Eventually, an Indian doctor came to see me in the larger hospital, explained the dangers of the procedure, got my signature and left, BUT, he was in green scrubs. HE looked like he meant business. HE chatted about modelmaking.  And HE it was, who explained it all to me as he poked a wire up my right arm, painlessly, swiftly and surely.  I was awake the whole time and was so comfy on the firm but compliant slab of foam that I nearly nodded off, but I then realised they'd been playing country rock on the music machine in this tiny ops. theatre.  Country rock for Christ's sake!  I complained and the doctor laughed out loud and told me to bring my own fucking music next time. Touche, Mr. Krishnam.  And thanks.

Later that afternoon, as the crew from the little ops. theatre came into the ward to prepare for a good night out, he came in to have a long chat about modelmaking, slot cars, craftsmanship and a lot besides.

My friends who assured me that the procedure was painless were instrumental in my putting  my signature to the permission form.  I was too scared before that.  You know who you are and thanks, as ever.

I should say that I had not stayed in a hospital since I was about 9 or 10, an experience I have chosen to forget.
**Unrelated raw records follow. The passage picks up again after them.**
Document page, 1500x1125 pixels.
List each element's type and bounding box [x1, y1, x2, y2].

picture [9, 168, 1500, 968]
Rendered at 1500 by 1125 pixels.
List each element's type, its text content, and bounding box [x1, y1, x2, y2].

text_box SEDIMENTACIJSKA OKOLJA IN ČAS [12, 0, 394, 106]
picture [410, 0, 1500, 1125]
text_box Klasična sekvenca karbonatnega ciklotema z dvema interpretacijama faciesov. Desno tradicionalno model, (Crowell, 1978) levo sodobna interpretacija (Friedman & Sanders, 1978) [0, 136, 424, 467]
Ever since, I have hated being in or even near a hospital, something I have only done, reluctantly, in the role of visitor.
Yet my experience in adulthood for the first time, of staying, nearly a week in not one but two hospitals could not have been better.  The friendliness, helpfulness and professionalism of every level of staff, from cleaners  through orderlies and auxilliaries to nurses, staff nurses and doctors was astonishing.  They must be hard wired to do these jobs so well, so reassuringly.  Nobody could could keep the act going otherwise.

Superb service, lovely home cooked food, oodles of tea and other drinks throughout the day. The right medications at exactly the right times of day, blood pressure and sugars taken every hour if necessary.  Saline drips, heart monitoring, bed remaking, the friendly Norfolk sing-song of "aah yoroite, mah daalin'"?
Astonishing.
And all for free.  We British don't know what we have, really.

What a week!
Meet Monica the Monitor.  The transport of this entire rig was necessary for me to just spend a penny!